Tuesday, April 13, 2010
President Jefferson's Dogs
People say that Mr. Jefferson was a very smart man. He started studying Latin and Greek and French when he was 9 years old. Then when he was only 16, he went to the College of William and Mary, and he graduated two years later. After that, he studied law and became a lawyer.
Mr. Jefferson did not like dogs when he was a young man, which makes me think that he was not nearly as smart as people say he was. The reason he didn't like dogs was because dogs kept bothering his sheep and sometimes they killed and ate his sheep, which would be a perfectly natural thing for a dog to do, in my opinion.
But Mr. Jefferson was very unreasonable about this, and here's what he wrote in a letter to a friend: "I participate in all your hostility to dogs and would readily join in any plan of exterminating the whole race. I consider them the most afflicting of all follies for which men tax themselves." Mr. Jefferson also thought that dogs should wear collars with their owners' names on them, so everyone would know who to blame if a dog didn't behave himself. This may be how the idea of license tags for dogs got started.
When the War was over, George Washington got to be the president, and he picked Thomas Jefferson to be the United States' minister to France. So Mr. Jefferson was in France from 1785 to 1789, and while he was there he probably started messing around with one of his slaves, whose name was Sally Heming. And more importantly, he discovered a kind of dog that he liked!
Mr. Jefferson gave pairs of briards to some of his friends so that they could breed them, too. But he warned everybody that if they neglected their dogs or let them go hungry, they would go out and kill sheep and ducks and turkeys and pigs. So in this way, Mr. Jefferson was teaching people to be responsible dog owners.

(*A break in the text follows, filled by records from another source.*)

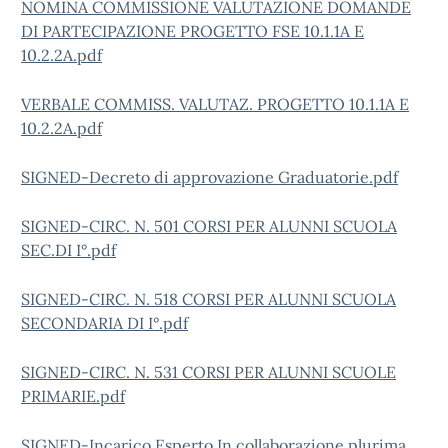
NOMINA COMMISSIONE VALUTAZIONE DOMANDE
DI PARTECIPAZIONE PROGETTO FSE 10.1.1A E
10.2.2A.pdf
VERBALE COMMISS. VALUTAZ. PROGETTO 10.1.1A E
10.2.2A.pdf
SIGNED-Decreto di approvazione Graduatorie.pdf
SIGNED-CIRC. N. 501 CORSI PER ALUNNI SCUOLA
SEC.DI I°.pdf
SIGNED-CIRC. N. 518 CORSI PER ALUNNI SCUOLA
SECONDARIA DI I°.pdf
SIGNED-CIRC. N. 531 CORSI PER ALUNNI SCUOLE
PRIMARIE.pdf
SIGNED-Incarico Esperto In collaborazione plurima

I don't know if President Jefferson had any dogs with him in the White House or not, but I do know that President Jefferson's secretary, Captain Merriwether Lewis, was chosen to go explore the new Louisiana Purchase land that the U.S. bought from France. And Captain Lewis was smart enough to buy a good dog, the Newfoundland Seaman, to take on the trip with him. But of course, I told you all about Seaman in a previous blog entry.